§ **SELECTED PASSAGE**:
We also met with Dr. Christe-Zeyse, Dean of the police school in Oranienburg, and with the citizens association Berliner Geschichtswerkstatt[1], which works on marking the specific sites at which something terrible was committed. Both of these meetings meant a lot to us, and we were impressed by the enthusiasm and the sense of justice of the people we met.

I will not include the Stasi prison in this piece, even though that historically important place is impressive and intimidating. As it is not within the main focus of this study tour, since it does not fall under the direct heritage of Nazism, it would require a separate paper.

 

I am using this opportunity to thank Dr. Martina Fischer, who has supported us from the very beginning of our idea and spent a couple of Berlin evenings with us, listening with interest to our impressions of the places we had visited, then to dear Miriam Schroer, who was of great assistance to us in preparing the journey (with excellent ideas about what we should be sure not to miss), to little Lisa Milena, who on several occasions rushed with us from one end of Berlin to the other, and of course to the BMZ for their financial support, because who knows when and how we could possibly manage to do something like this without them. And many thanks to Alan Pleydell who helped a lot with English version of this piece.

§ **SUPPLIED INFORMATION**:

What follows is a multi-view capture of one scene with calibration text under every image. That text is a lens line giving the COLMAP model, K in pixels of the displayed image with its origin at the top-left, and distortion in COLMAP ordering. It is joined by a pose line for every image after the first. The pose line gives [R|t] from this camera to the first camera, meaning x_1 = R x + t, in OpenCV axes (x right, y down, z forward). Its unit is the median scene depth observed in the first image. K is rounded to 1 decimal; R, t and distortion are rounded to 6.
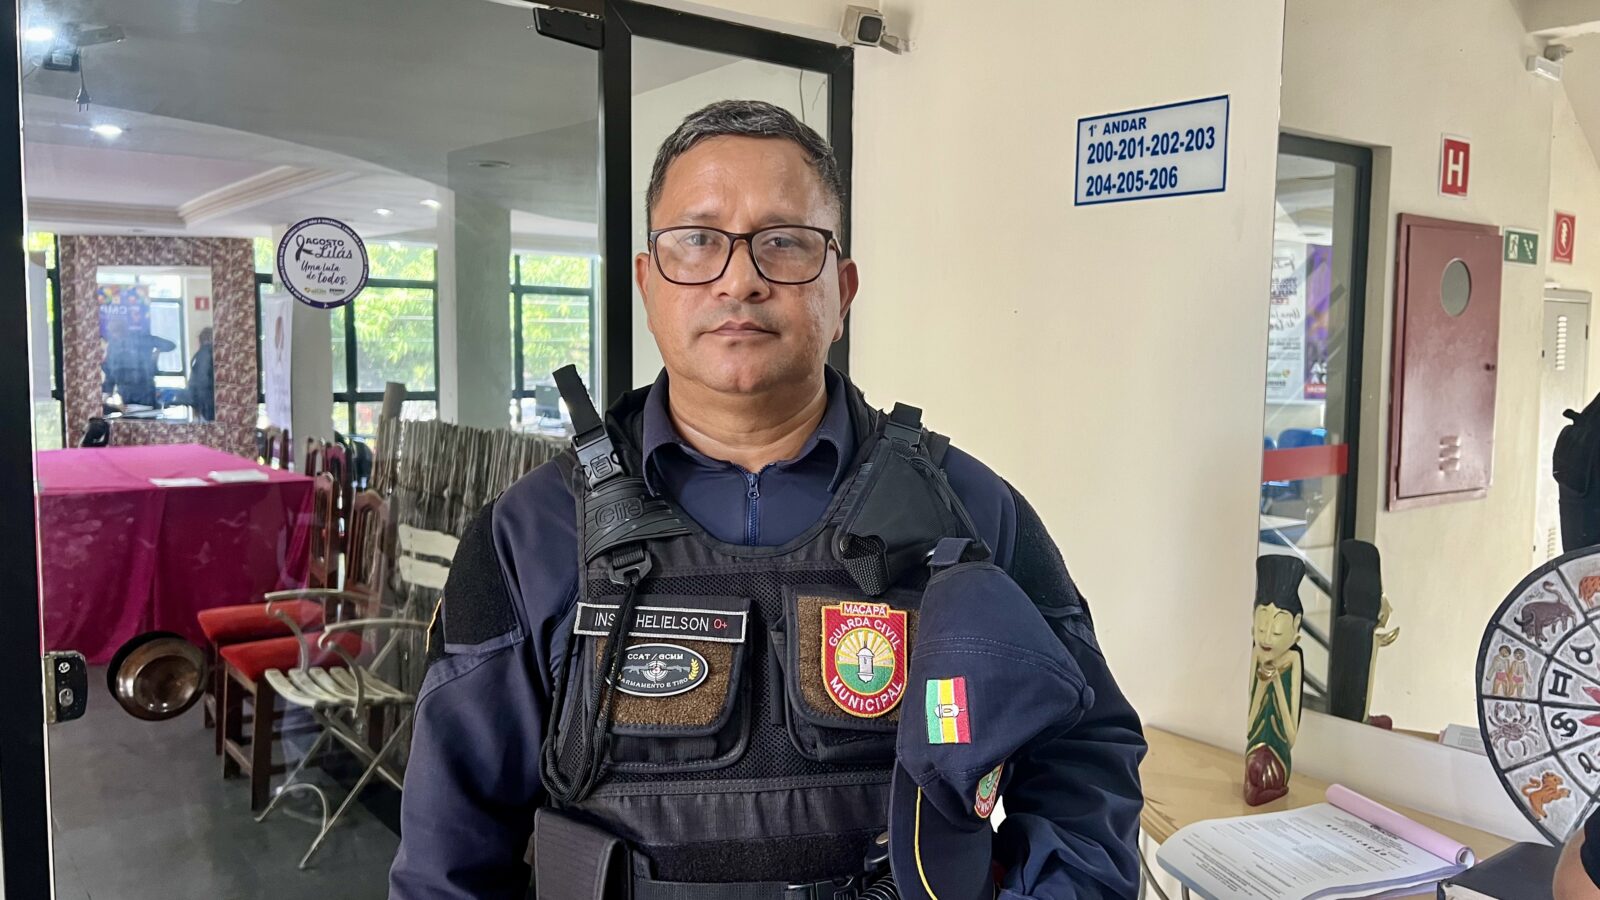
lens RADIAL K [[1214.9, 0, 805.0], [0, 1214.9, 457.1], [0, 0, 1]] dist [0.062988, -0.089655]
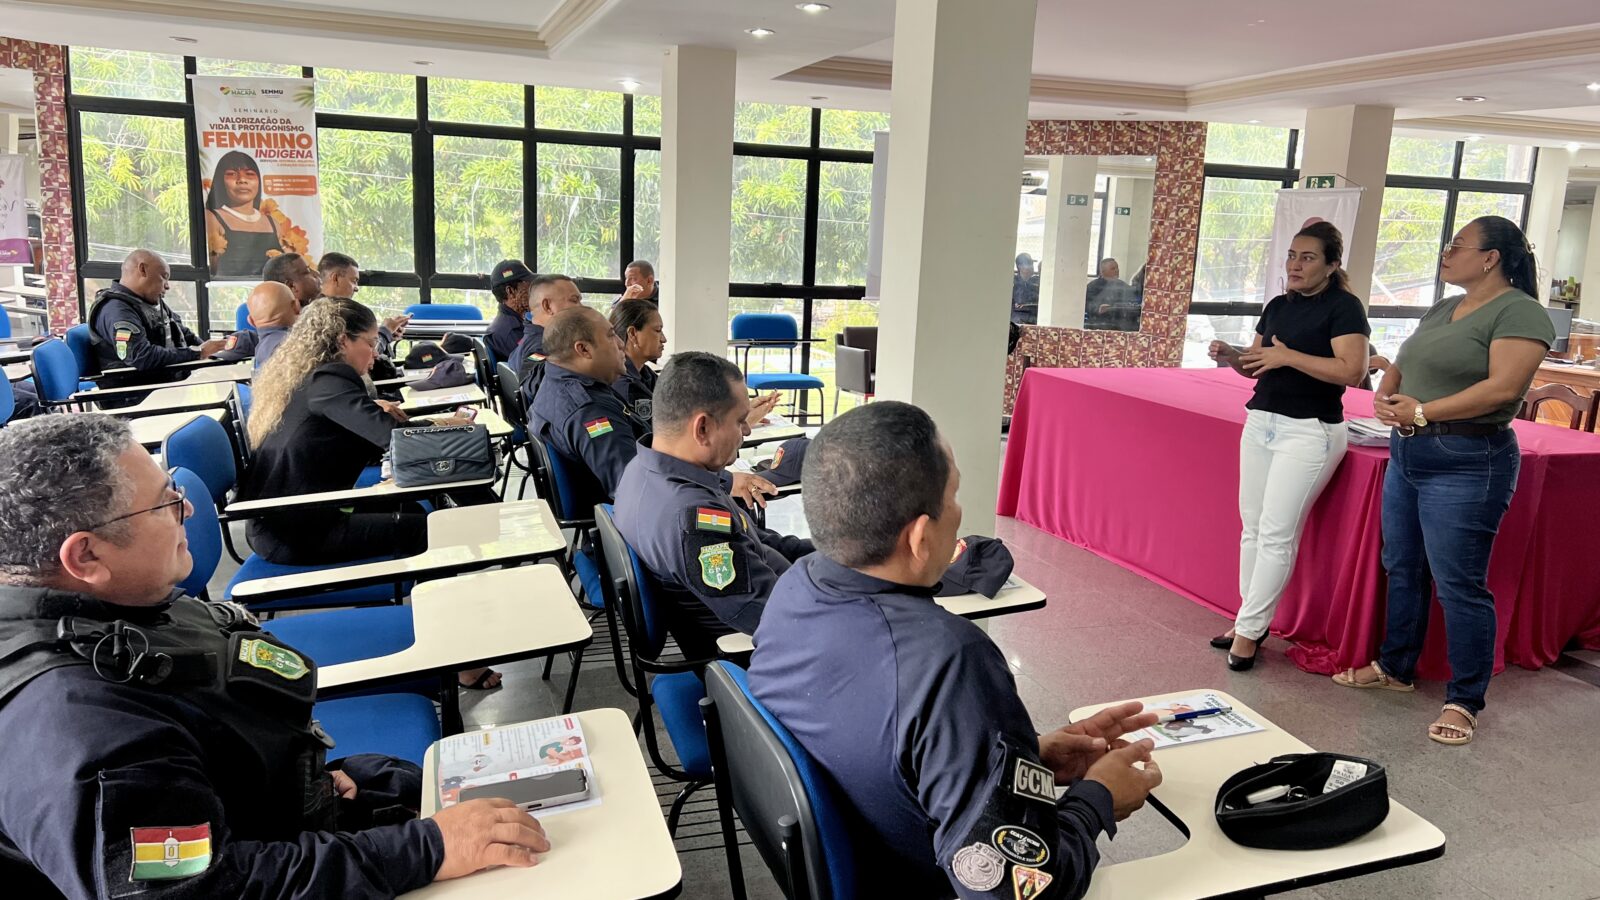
lens RADIAL K [[1214.9, 0, 805.0], [0, 1214.9, 457.1], [0, 0, 1]] dist [0.062988, -0.089655]
pose [[0.946200, 0.087279, -0.311590, -0.426167], [-0.060687, 0.993715, 0.094060, -0.007151], [0.317841, -0.070090, 0.945550, 0.071014]]
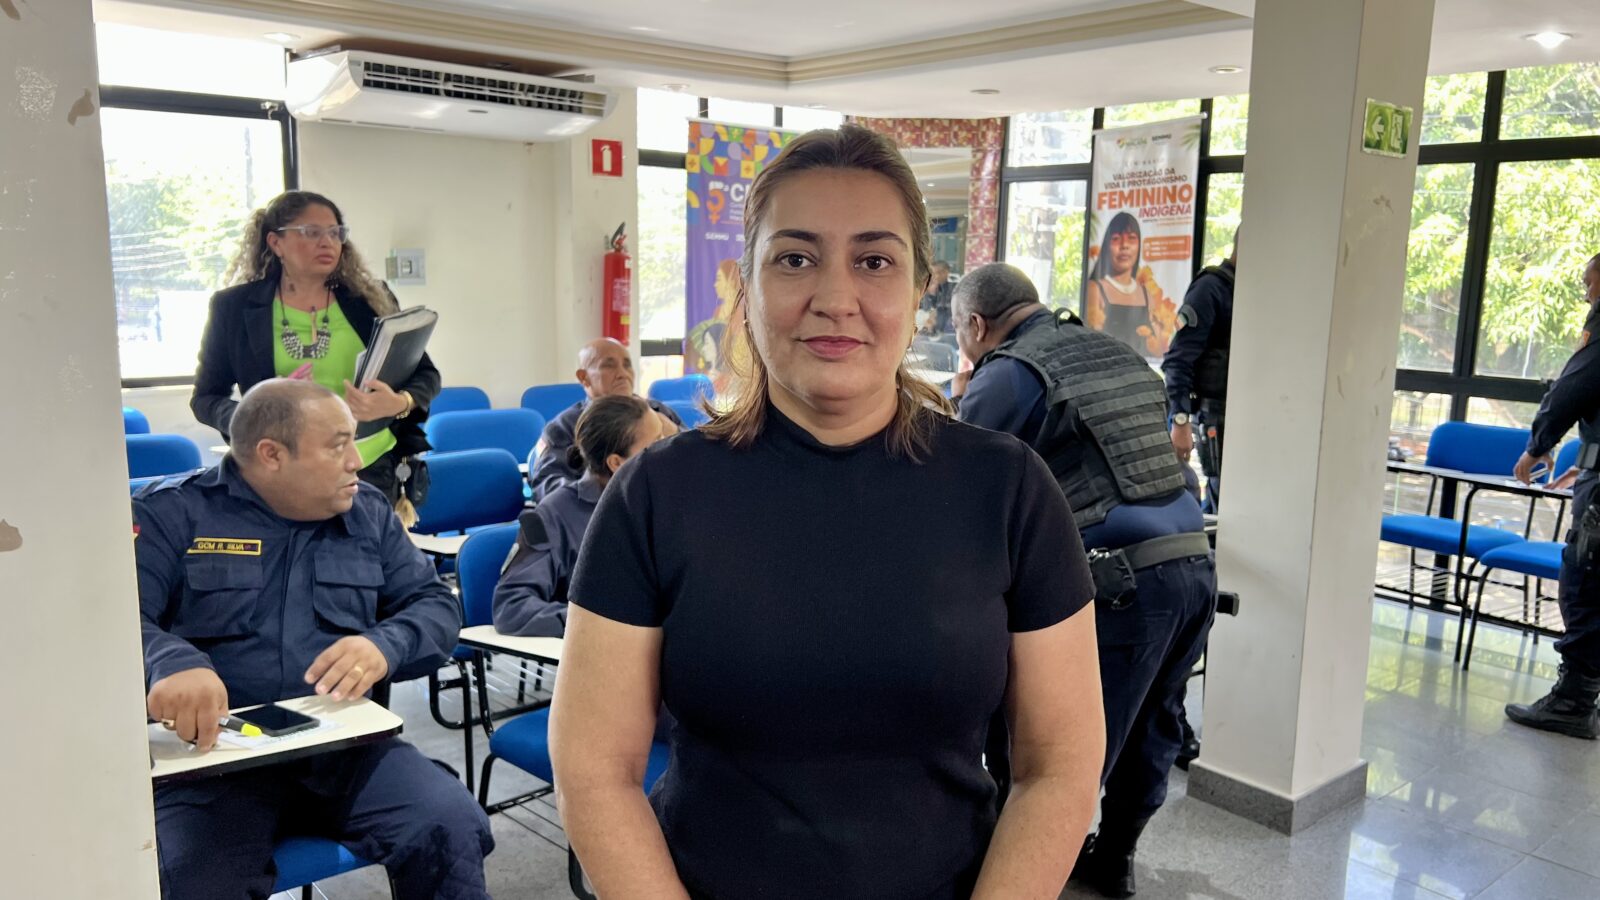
lens RADIAL K [[1214.9, 0, 805.0], [0, 1214.9, 457.1], [0, 0, 1]] dist [0.062988, -0.089655]
pose [[0.032915, 0.148523, -0.988361, -0.355401], [-0.109892, 0.983439, 0.144124, -0.048943], [0.993398, 0.103869, 0.048691, 0.500883]]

§ **TASK TO COMPLETE**: Copy from the study tour account the part that opens with the words containing "We also met" and closes with "people we met.". The entries were taken from a source other than the study tour account.

§ **RESPONSE TO THE TASK**:
We also met with Dr. Christe-Zeyse, Dean of the police school in Oranienburg, and with the citizens association Berliner Geschichtswerkstatt[1], which works on marking the specific sites at which something terrible was committed. Both of these meetings meant a lot to us, and we were impressed by the enthusiasm and the sense of justice of the people we met.